Wander emphasises that trust and confidence in the supplier is crucial. "In the same way that a patient will entrust their doctor with sensitive information in the hope of a cure, law firms want to trust their systems and data with an established IT provider who knows what they are doing," he maintains.

"New starts want a no-hassle way of getting their business off the ground. They want to offload and outsource the specialist areas of administration, compliance and IT, so they can get on with growing their businesses. If they can trust that the right provider has done the necessary due diligence, has solutions in place to handle data security, integrity, performance and availability, and can demonstrate this by responsible service level agreements, that is the best basis to nurture a strong and trustworthy supplier-business relationship."
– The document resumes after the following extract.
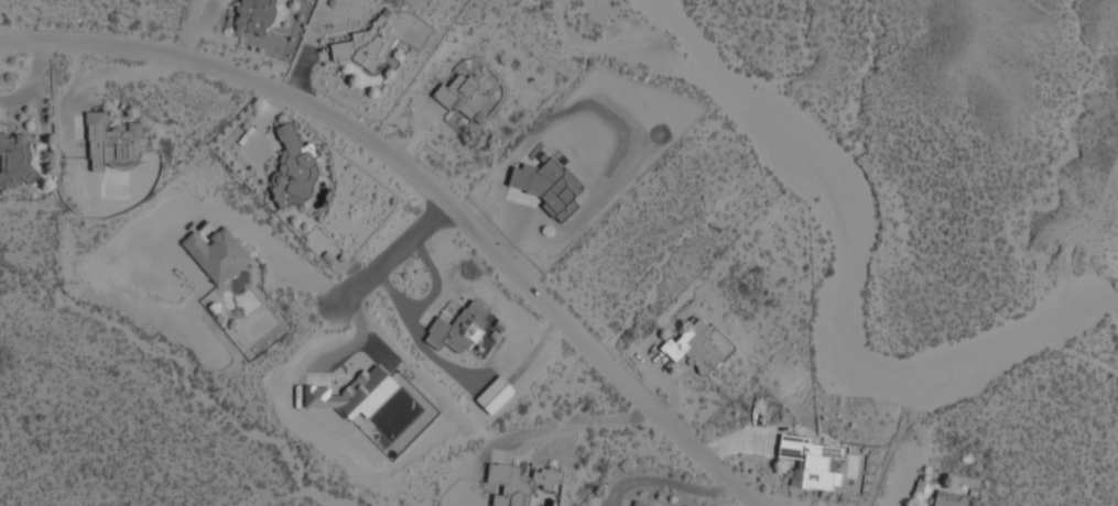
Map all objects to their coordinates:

Richardson hopes the day will come when common industry standards mean even greater flexibility for business clients. "While increased data control is a natural result of using cloud-based technology, there is definitely more that can be done," he observes. "In the same way that the Origo standards transformed communications within the financial services industry, standardisation of data processing in the legal industry would not only provide firms with greater control over their data, but also provide a raft of commercial advantages – badly needed, especially for high street firms, in today's economic climate."

Such a development would certainly be an advantage to cloud over on-premise systems. Until then, firms will have to weigh up the other claimed benefits. Wander sums up: "All innovation comes at a price but, if the benefit outweighs the cost, then the risk is minimised."